begin Passage shown

Statement of compliance
These financial statements have been prepared in accordance with Financial Reporting Standard 102 - 'The Financial Reporting Standard applicable in the UK and Republic of Ireland' and the Companies Act 2006 as applicable to companies subject to the small companies regime. The disclosure requirements of Section 1A of FRS102 have been applied other than where additional disclosure is required to show a true and fair view.
The financial statements are prepared in pounds sterling which is the functional currency of the group and company. Monetary amounts in these financial statements are rounded to the nearest pound.
Basis of preparation
These financial statements have been prepared using the historical cost convention.
The preparation of financial statements in conformity with FRS102 requires the use of certain critical accounting estimates. It also requires management to exercise its judgement in the process of applying the group and company's accounting policies. The areas involving a higher degree of judgement or complexity, or where assumptions and estimates are significant to the financial statements are outlined within this note.
Basis of consolidation
The consolidated financial statements consolidate the financial statements of the company and its subsidiary undertakings drawn up to 31 March 2025.
As a consolidated profit and loss account is published, a separate profit and loss account for the parent company is omitted from the group financial statements by virtue of section 408 of the Companies Act 2006.
SWIG Finance Limited
Notes to the Financial Statements
Year Ended 31 March 2025
A subsidiary is an entity controlled by the company. Control is achieved where the company has the power to govern the financial and operating policies of an entity so as to obtain benefits from its activities.
The results of subsidiaries acquired or disposed of during the year are included in the Profit and Loss Account from the effective date of acquisition or up to the effective date of disposal, as appropriate. Where necessary, adjustments are made to the financial statements of subsidiaries to bring their accounting policies into line with those used by the group.
The purchase method of accounting is used to account for business combinations that result in the acquisition of subsidiaries by the group. The cost of a business combination is measured as the fair value of the assets given, equity instruments issued and liabilities incurred or assumed at the date of exchange, plus costs directly attributable to the business combination. Identifiable assets acquired and liabilities and contingent liabilities assumed in a business combination are measured initially at their fair values at the acquisition date. Any excess of the cost of the business combination over the acquirer’s interest in the net fair value of the identifiable assets, liabilities and contingent liabilities recognised is recorded as goodwill.
Inter-company transactions, balances and unrealised gains on transactions between the company and its subsidiaries, which are related parties, are eliminated in full.
Going concern
The group, in context, has performed well in 24/25 and the outlook for operations in 25/26 remains positive. Demand remains across our sector for affordable loan facilities despite some macro-economic challenges. In preparing and approving these financial statements the directors have given due consideration to all economic factors that can impact our business model.

end Passage shown

List of tasks
1: Translate this sentence from the financial statement notes above into Spanish: "These financial statements have been prepared using the historical cost convention."
2: Write a continuation of the financial statement notes above, starting right after their last sentence.

begin Raw records

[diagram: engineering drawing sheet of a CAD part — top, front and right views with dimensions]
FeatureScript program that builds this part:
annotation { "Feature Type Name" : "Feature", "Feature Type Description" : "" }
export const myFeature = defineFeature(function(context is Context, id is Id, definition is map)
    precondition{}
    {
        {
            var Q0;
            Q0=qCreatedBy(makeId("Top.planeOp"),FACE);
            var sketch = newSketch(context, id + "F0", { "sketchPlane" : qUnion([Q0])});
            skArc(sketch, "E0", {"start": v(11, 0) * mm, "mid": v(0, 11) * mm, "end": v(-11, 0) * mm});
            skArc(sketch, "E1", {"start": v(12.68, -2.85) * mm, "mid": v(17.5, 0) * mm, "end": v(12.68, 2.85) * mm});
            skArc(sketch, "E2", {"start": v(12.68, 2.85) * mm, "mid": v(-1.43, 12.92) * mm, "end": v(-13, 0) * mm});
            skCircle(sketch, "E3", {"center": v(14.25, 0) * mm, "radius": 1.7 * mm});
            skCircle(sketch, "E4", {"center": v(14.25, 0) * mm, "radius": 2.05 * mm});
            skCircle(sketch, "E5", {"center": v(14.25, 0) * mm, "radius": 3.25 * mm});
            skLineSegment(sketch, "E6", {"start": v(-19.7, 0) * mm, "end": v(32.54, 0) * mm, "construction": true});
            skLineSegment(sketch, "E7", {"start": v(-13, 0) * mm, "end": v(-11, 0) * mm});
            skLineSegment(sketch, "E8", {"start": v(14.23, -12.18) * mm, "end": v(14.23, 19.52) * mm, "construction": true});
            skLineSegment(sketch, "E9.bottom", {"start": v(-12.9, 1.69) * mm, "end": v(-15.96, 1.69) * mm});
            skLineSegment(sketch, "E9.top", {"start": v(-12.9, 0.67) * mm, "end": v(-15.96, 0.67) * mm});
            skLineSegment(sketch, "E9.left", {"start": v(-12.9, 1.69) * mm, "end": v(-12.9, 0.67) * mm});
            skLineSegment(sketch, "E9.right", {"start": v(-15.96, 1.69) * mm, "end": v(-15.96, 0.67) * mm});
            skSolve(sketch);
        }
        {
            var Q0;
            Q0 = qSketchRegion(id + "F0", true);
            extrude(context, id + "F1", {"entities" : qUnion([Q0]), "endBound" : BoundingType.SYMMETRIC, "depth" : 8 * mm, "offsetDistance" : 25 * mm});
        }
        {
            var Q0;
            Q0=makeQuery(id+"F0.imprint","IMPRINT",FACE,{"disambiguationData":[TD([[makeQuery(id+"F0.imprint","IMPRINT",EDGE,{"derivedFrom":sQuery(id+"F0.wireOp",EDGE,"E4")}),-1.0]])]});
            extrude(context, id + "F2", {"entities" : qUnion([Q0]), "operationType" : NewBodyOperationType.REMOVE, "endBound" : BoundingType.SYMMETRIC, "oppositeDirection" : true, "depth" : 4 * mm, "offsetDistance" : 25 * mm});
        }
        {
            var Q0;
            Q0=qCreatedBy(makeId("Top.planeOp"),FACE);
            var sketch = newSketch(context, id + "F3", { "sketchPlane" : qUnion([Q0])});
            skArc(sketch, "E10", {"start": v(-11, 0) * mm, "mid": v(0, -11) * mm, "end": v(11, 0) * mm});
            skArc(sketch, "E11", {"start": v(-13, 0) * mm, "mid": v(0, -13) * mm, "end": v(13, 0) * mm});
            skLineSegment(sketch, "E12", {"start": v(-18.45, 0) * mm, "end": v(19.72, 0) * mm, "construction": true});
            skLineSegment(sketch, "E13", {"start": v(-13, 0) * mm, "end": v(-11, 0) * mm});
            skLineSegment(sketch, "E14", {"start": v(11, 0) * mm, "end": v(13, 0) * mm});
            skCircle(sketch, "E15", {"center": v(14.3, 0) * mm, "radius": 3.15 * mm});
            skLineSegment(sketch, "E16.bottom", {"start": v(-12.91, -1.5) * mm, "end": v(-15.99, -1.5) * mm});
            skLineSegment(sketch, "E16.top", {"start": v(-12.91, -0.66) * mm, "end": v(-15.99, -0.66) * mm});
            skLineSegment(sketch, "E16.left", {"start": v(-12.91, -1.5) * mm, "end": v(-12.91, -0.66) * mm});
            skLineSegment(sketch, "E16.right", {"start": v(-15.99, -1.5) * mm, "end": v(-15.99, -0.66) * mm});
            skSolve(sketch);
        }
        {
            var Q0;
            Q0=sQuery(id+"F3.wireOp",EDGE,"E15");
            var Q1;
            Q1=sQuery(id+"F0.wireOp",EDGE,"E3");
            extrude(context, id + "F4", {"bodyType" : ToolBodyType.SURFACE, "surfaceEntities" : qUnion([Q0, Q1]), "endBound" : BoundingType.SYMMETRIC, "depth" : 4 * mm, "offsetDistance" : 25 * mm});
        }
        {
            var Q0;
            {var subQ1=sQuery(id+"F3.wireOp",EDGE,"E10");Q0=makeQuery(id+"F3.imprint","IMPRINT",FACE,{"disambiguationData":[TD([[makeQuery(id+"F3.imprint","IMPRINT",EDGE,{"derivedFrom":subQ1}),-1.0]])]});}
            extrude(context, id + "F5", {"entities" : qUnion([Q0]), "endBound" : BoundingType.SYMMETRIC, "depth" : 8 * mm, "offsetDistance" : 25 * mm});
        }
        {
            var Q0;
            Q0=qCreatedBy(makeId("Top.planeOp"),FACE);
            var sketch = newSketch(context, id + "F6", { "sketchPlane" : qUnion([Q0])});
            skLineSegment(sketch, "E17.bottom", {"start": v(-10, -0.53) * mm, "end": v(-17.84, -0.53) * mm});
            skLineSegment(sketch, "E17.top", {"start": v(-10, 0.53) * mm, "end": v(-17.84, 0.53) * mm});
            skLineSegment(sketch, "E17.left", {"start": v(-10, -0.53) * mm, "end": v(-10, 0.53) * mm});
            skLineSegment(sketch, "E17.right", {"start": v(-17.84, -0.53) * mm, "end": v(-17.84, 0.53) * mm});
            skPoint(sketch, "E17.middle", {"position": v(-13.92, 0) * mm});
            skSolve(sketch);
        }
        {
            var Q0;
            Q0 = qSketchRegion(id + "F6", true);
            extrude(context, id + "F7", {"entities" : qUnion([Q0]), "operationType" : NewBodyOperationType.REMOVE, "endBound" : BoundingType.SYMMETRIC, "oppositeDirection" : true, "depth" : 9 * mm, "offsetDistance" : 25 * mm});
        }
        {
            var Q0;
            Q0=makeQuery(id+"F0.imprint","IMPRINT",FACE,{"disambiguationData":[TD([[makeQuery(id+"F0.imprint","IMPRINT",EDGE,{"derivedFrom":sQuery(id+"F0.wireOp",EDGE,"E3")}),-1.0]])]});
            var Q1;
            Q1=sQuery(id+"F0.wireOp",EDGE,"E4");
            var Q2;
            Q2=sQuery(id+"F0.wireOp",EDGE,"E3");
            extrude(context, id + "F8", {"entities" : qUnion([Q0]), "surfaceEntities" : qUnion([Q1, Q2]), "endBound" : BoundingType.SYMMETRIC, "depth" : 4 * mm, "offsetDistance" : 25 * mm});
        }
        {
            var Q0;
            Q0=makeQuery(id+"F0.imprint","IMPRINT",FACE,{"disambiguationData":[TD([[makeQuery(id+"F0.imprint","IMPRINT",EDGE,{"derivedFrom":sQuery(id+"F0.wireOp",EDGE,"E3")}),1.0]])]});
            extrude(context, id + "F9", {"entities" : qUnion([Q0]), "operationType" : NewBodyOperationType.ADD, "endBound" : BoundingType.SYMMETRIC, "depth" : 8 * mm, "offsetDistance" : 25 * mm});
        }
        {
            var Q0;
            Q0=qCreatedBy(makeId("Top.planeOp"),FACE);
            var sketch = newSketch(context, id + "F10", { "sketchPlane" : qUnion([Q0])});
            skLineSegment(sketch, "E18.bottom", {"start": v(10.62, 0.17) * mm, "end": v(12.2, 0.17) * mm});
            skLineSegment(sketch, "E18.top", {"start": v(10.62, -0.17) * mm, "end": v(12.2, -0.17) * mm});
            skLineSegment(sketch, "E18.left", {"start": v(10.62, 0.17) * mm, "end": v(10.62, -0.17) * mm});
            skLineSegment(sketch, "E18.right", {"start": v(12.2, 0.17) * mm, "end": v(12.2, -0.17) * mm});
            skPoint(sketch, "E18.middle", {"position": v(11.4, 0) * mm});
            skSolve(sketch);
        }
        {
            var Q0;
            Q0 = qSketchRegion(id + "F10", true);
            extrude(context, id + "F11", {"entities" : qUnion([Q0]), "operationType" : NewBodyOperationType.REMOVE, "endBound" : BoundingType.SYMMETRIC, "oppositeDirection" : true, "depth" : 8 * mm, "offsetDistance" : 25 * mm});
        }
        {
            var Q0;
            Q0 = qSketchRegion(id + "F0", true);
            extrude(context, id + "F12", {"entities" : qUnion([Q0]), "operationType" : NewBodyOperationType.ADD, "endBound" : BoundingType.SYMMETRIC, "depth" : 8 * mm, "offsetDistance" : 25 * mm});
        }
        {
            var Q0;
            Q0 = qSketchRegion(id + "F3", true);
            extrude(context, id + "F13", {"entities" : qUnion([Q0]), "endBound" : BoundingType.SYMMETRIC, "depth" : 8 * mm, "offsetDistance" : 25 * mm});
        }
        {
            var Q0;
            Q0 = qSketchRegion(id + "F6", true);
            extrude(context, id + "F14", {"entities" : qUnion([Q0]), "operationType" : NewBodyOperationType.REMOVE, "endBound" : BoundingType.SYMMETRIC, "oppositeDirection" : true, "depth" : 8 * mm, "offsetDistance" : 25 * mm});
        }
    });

end Raw records

Final results
1: Estos estados financieros se han preparado utilizando la convención del costo histórico.

2:
The group has strong net assets, £3,516k (2024 - £3,007k). Whilst trade fell to a loss-making position of (£59k) (2024 - £70k) this was primarily due to the timing of onboarding funds and macro-economic factors (e.g. General Election). Our lending capacity outlook gives cause for optimism that our budgets and plans can be achieved. The contracted funds (SWLFII, SWIF and SULs) retained not only lending facilities but also consistent income levels. They play an important role in the anticipated financial performance and further diversifies the portfolio of lending sources. It should also be noted that one of these contracted funds is held with our fellow subsidiary SWIG Capital. Therefore, effectively this is on-balance sheet lending for the SWIG Ltd Group and the true trading performance is determined at this level, which remains profitable.
The group utilises the Government-backed GGS loan guarantee scheme and will ensure a continued focus on our loan portfolios to ensure losses are minimised as far as possible. We recognise the present economic situation is challenging but we remain optimistic that loan-losses will be within anticipated and risk-mitigated criteria.
The Board considers it is appropriate for the accounts to be prepared on a going concern basis for the reasons set out above and especially given the Group’s strong balance sheet and cash reserves outlined which provides sufficient headroom to deal with any potential loan write offs that may occur in the next 12 months from the date of approval of the financial statements.
SWIG Finance Limited
Notes to the Financial Statements
Year Ended 31 March 2025
Revenue recognition
Turnover comprises of fees and loan interest receivable on loans advanced by the group.
Loan interest is recognised on an accruals basis, with monitoring fees in relation to loans advanced under certain funds being recognised on a receipts basis.
Tax
Tax is recognised in profit or loss, except that a change attributable to an item of income or expense recognised as other comprehensive income is also recognised directly in other comprehensive income.
The current corporation tax charge is calculated on the basis of tax rates and laws that have been enacted or substantively enacted by the reporting date in the countries where the group operates and generates taxable income.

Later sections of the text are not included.